3. Make the deadlines firm
Many times people who are pursing a goal will set a deadline only to continually be pushing back the deadline because they aren’t going to reach the goal. You need to make the deadline firm. There cannot be any extensions. You simply need to get it done. If you get in the habit of giving yourself extensions you will start to rely on them. Eventually you will get in the habit of never reaching the deadlines that you set for yourself.
4. Make the deadlines appropriate
You deadline needs to be appropriate. This means that the deadline cannot be too easy to reach, or too hard. If it is too easy, you simply won’t get started because you will always believe you have all the time in the world to complete your goal. After all, you believe the goal is really easy to achieve by the deadline. Unfortunately when this happens the time will fly by and you may not think about the deadline again until it is too late. You need a deadline that will cause you to get started right away.
The deadline also can not be too hard. If the deadline looks like it cannot be met, you will quickly become discouraged and stop pursuing the deadline; you will give up, because you don’t believe you can succeed in time.
Instead, make the deadline challenging, but reachable. In order to do that you will need to learn your tendencies. Do you tend to overestimate what you can accomplish with your time, or underestimate your ability? I tend to overestimate how much work I can get done with my time. Because of this, I need to make the deadline a little easier to reach than I would first expect. If I expect that I can get a project done in two weeks, I better give myself a deadline of three or four weeks to be more realistic. Some people work the opposite and always think a project will take longer than it really does. If you fit into that category, set the deadline for a shorter period of time than you might first expect.

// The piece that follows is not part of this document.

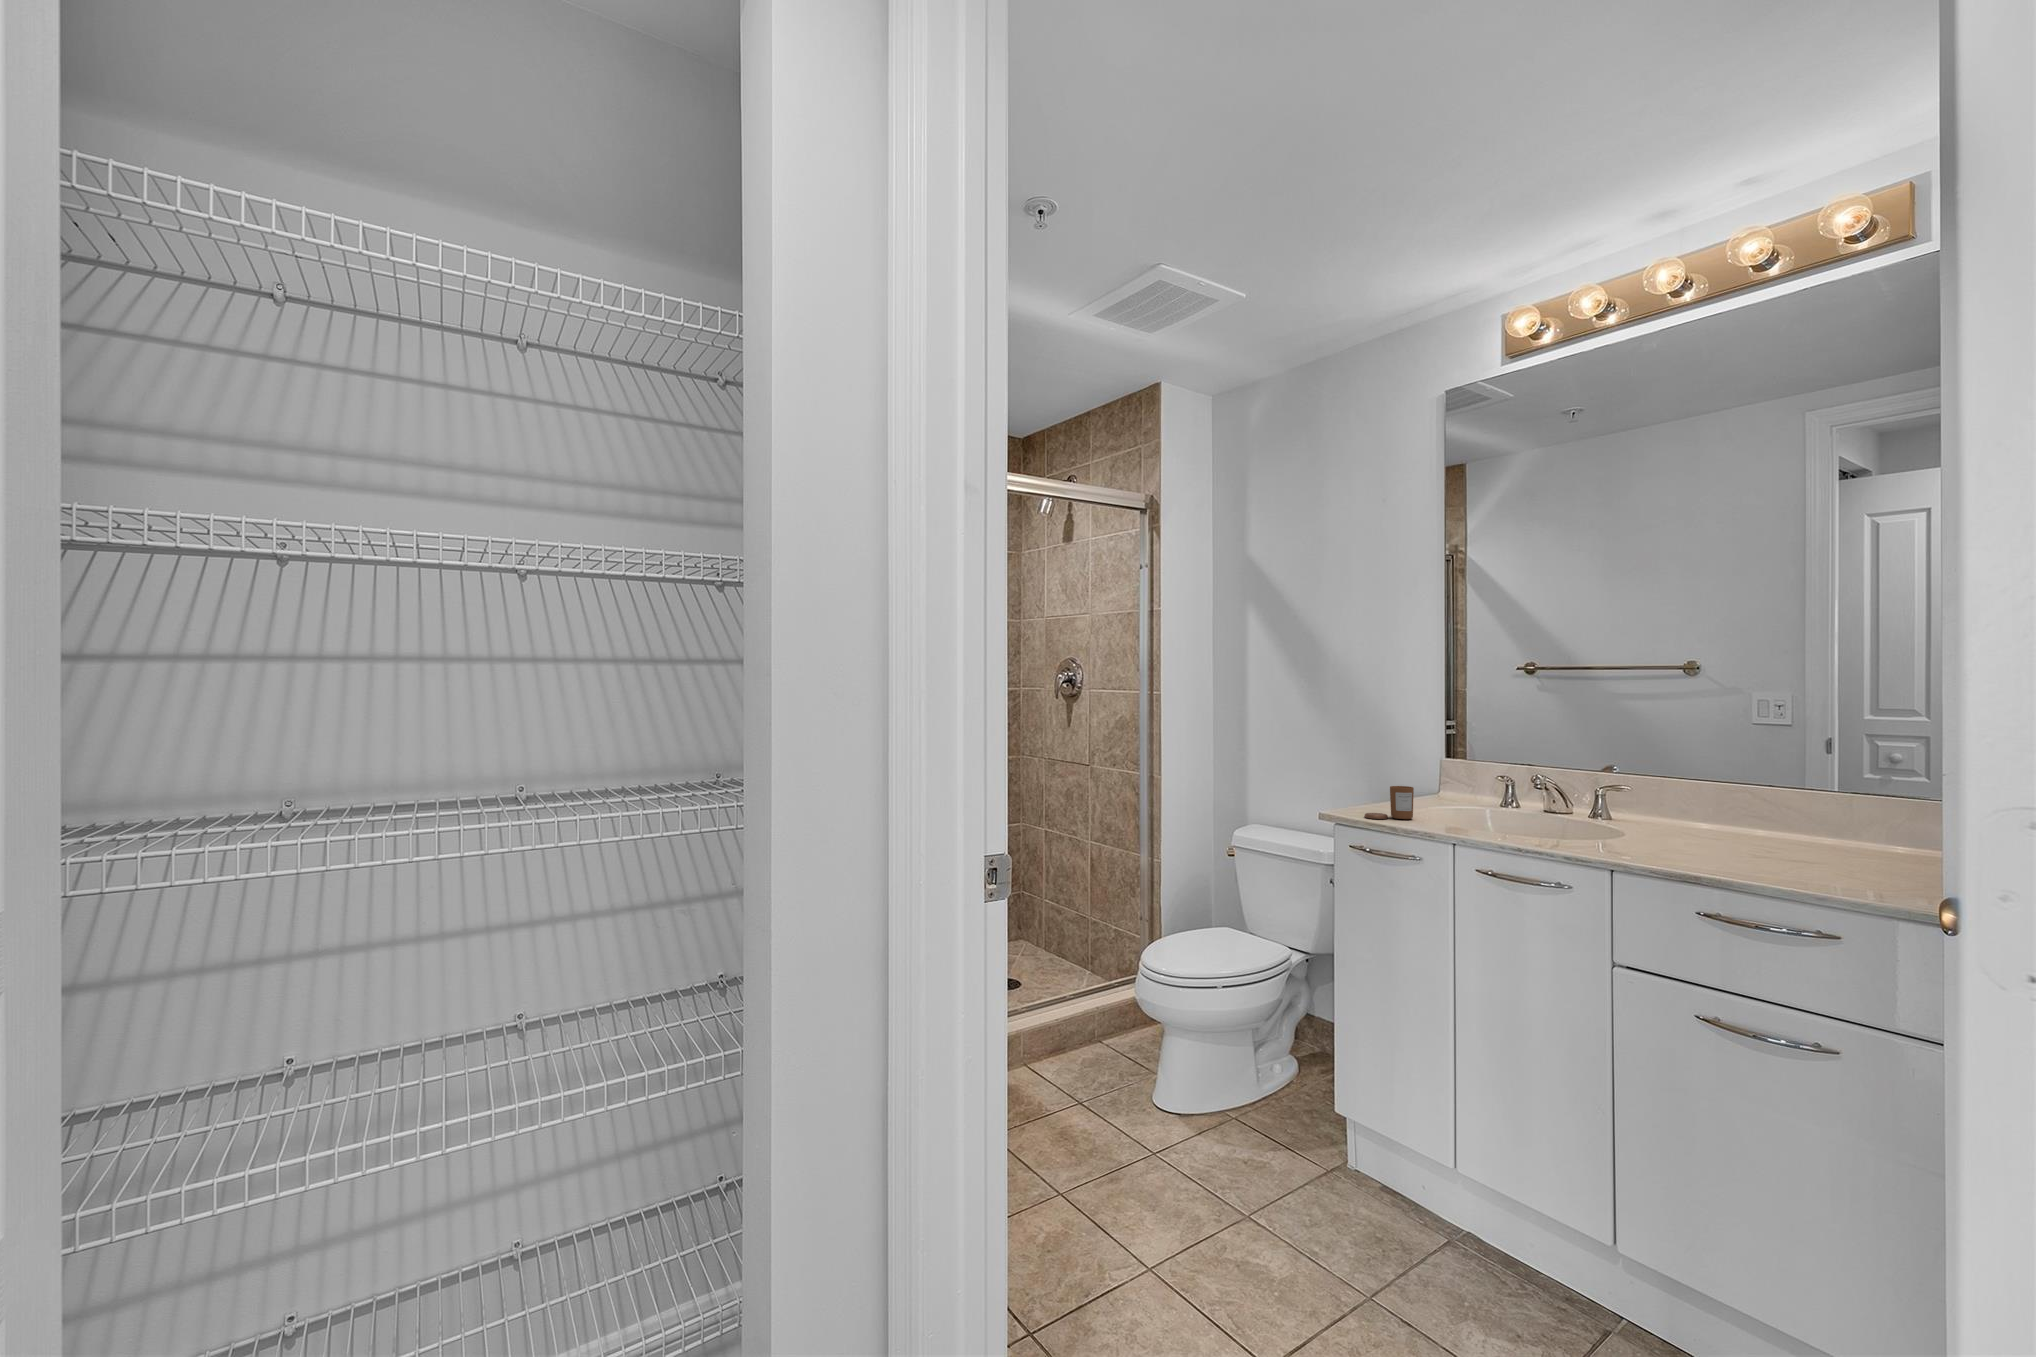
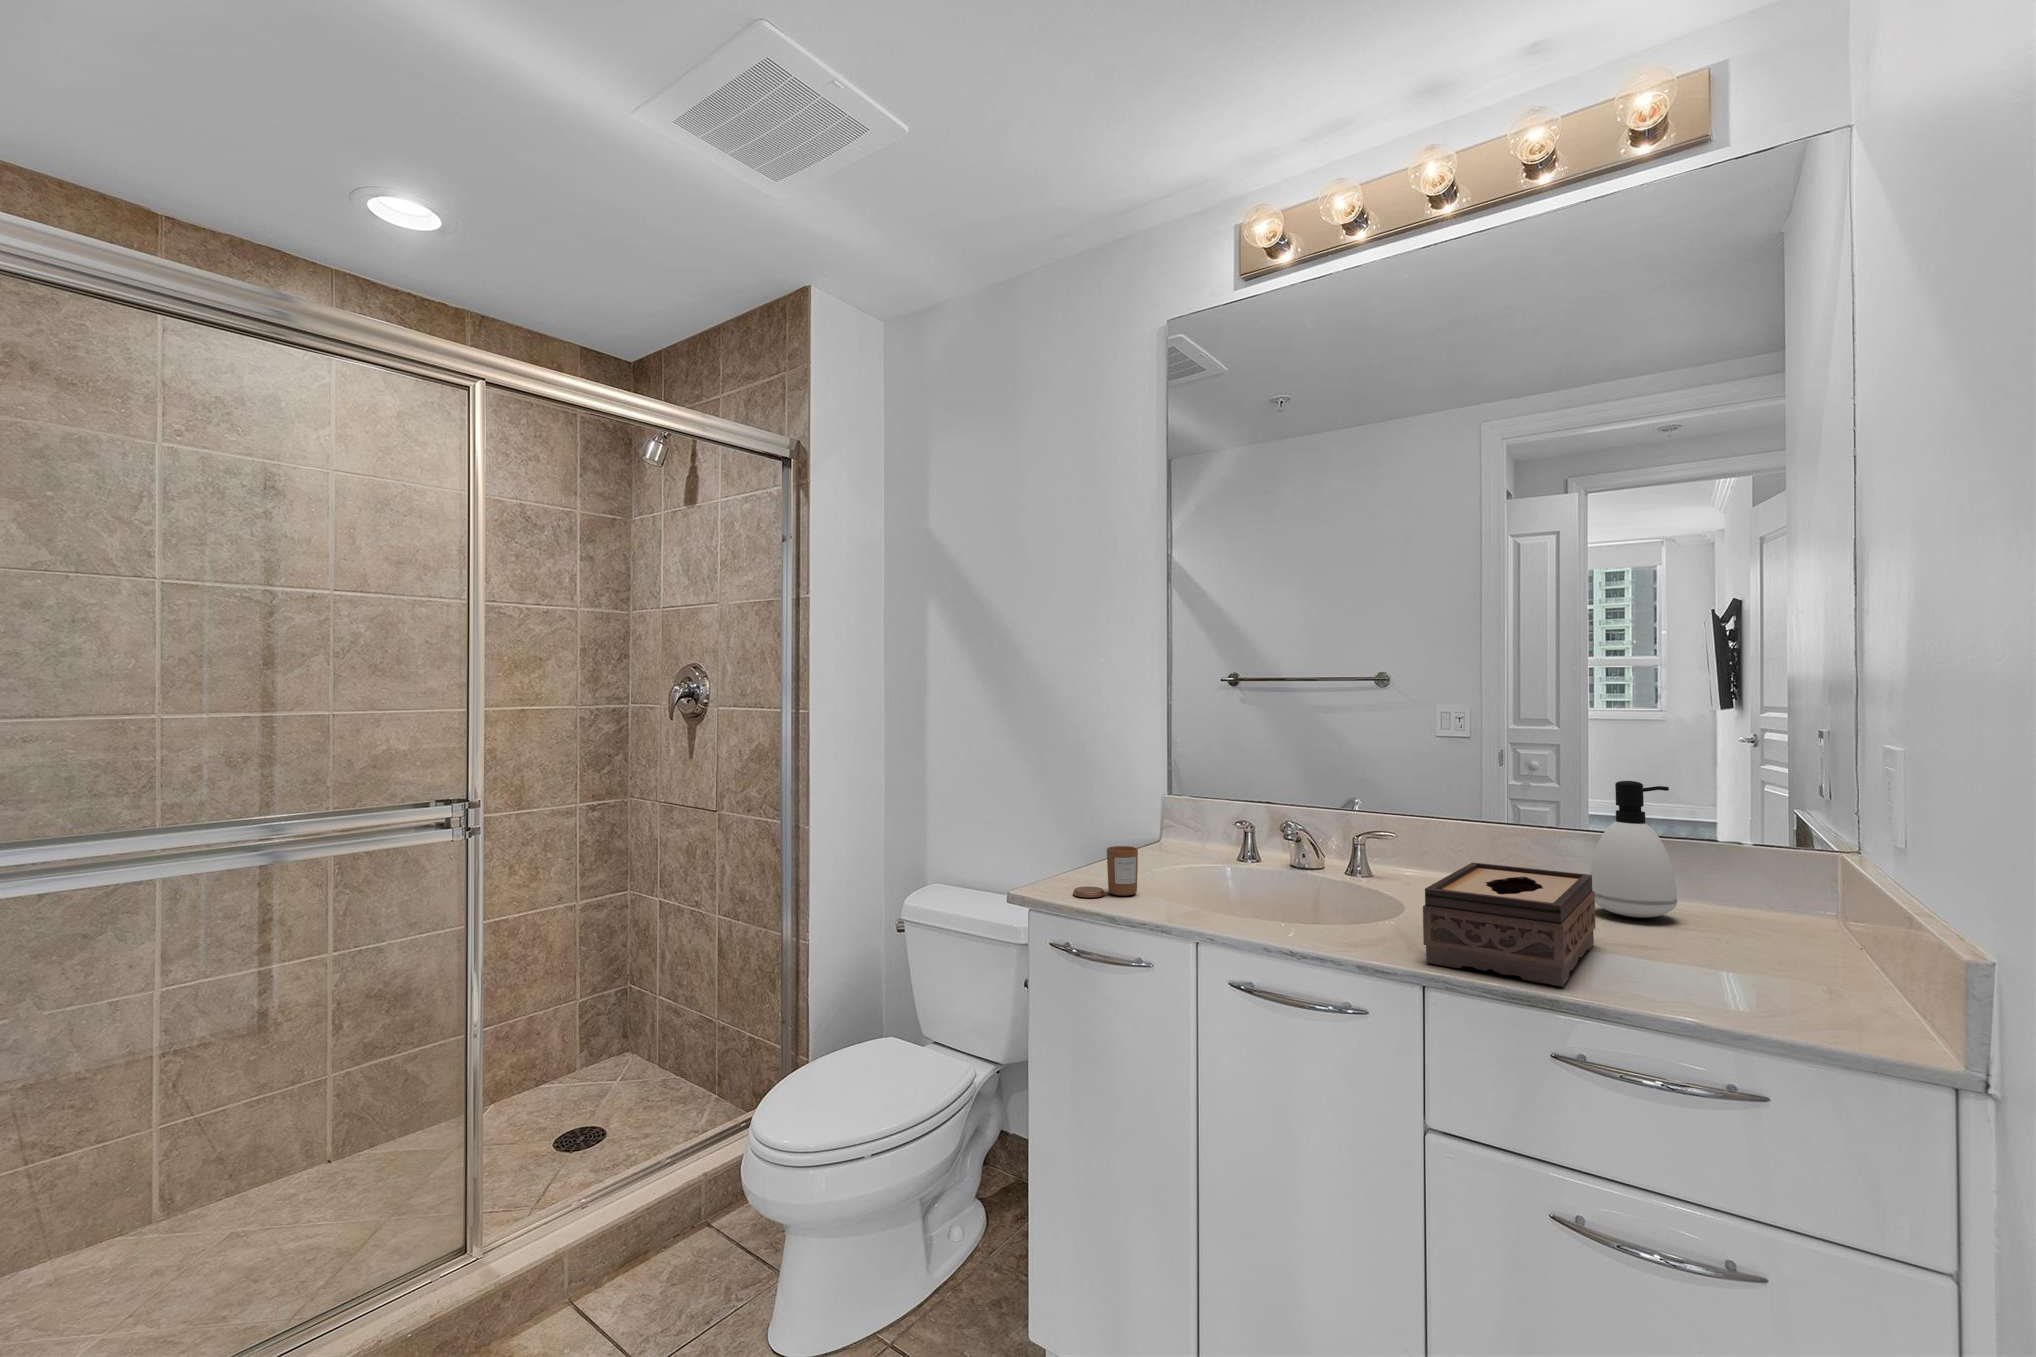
soap dispenser: none [1792,746,1869,851] -> present [1590,781,1677,918]
tissue box: none [1617,800,1772,872] -> present [1423,862,1596,987]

5. Complete, Celebrate, Commence
These three Cs are the cycle for achieving goals with a deadline. The first C is to complete the project you are working on. Work really hard towards a goal with the focus on completing it. If you are like me, you likely have the tendency to have a number of project lying around that are started, perhaps even near completion and yet not finished. One place I notice this in my life is how many books I have partially read. Often I find myself part way through several books, but not completing any of them. To break this trend, focus on completing the project. You can set a new deadline for completing the project if you are nearly done well before the original deadline.
The second C is to celebrate. Once you have completed a major project or met a major goal you need to pause and celebrate. Find a way to celebrate that is a true reward. For me, a steak dinner at my favorite restaurant is a great reward for completing a major project. This has to be something you do rarely enough that it truly feels like a great celebration. Your celebrations may change from goal to goal depending on what feels like a reward to you in the moment. Bigger goals that took more time and effort to achieve should have a bigger celebration than small goals.
The final C is to commence. After you have celebrated, you need to commence progress towards your next goal; set a deadline and get going. Notice that this final C does not take place until after you have completed the previous goal and celebrated its achievement. If you start sooner, you’ll end up with too many projects to focus on.
Using deadlines that are firm, appropriate and have external pressure will help you make progress more rapidly towards your goal. Set deadlines for all of your major goals and then follow the cycle of the four Cs to reach those goals. You will quickly move onwards and upwards towards the success you desire.